» **Task statement**
Copy the items word for word, starting at their first line and ending with the line containing "the gases produced", including both of those lines.

» **Entries taken from a collection**
===============

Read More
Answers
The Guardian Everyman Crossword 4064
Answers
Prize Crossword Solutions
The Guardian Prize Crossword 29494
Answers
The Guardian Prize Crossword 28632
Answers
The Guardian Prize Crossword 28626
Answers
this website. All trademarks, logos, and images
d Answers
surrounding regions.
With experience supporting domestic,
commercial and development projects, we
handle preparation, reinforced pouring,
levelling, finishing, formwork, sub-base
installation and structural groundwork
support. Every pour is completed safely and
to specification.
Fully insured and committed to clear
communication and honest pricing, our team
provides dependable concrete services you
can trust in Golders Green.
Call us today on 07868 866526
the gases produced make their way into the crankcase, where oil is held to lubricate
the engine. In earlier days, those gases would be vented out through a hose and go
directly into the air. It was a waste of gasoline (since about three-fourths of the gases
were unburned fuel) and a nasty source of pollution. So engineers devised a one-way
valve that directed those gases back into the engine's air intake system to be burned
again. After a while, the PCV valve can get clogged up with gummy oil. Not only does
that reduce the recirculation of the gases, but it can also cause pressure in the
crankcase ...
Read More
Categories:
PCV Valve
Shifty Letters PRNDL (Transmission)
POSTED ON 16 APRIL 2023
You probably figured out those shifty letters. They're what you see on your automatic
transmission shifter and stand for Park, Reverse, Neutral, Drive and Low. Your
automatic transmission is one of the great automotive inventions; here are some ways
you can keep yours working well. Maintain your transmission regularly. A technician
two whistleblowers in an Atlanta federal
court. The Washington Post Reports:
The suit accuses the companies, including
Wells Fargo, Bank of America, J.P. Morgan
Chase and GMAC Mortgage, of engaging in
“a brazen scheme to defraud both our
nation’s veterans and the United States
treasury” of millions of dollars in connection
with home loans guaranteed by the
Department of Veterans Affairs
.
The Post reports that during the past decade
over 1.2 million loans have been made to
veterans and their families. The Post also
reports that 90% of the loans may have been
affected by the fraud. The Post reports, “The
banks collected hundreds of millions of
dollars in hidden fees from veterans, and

===============

» **Solution for this exercise**
Read More
Answers
The Guardian Everyman Crossword 4064
Answers
Prize Crossword Solutions
The Guardian Prize Crossword 29494
Answers
The Guardian Prize Crossword 28632
Answers
The Guardian Prize Crossword 28626
Answers
this website. All trademarks, logos, and images
d Answers
surrounding regions.
With experience supporting domestic,
commercial and development projects, we
handle preparation, reinforced pouring,
levelling, finishing, formwork, sub-base
installation and structural groundwork
support. Every pour is completed safely and
to specification.
Fully insured and committed to clear
communication and honest pricing, our team
provides dependable concrete services you
can trust in Golders Green.
Call us today on 07868 866526
the gases produced make their way into the crankcase, where oil is held to lubricate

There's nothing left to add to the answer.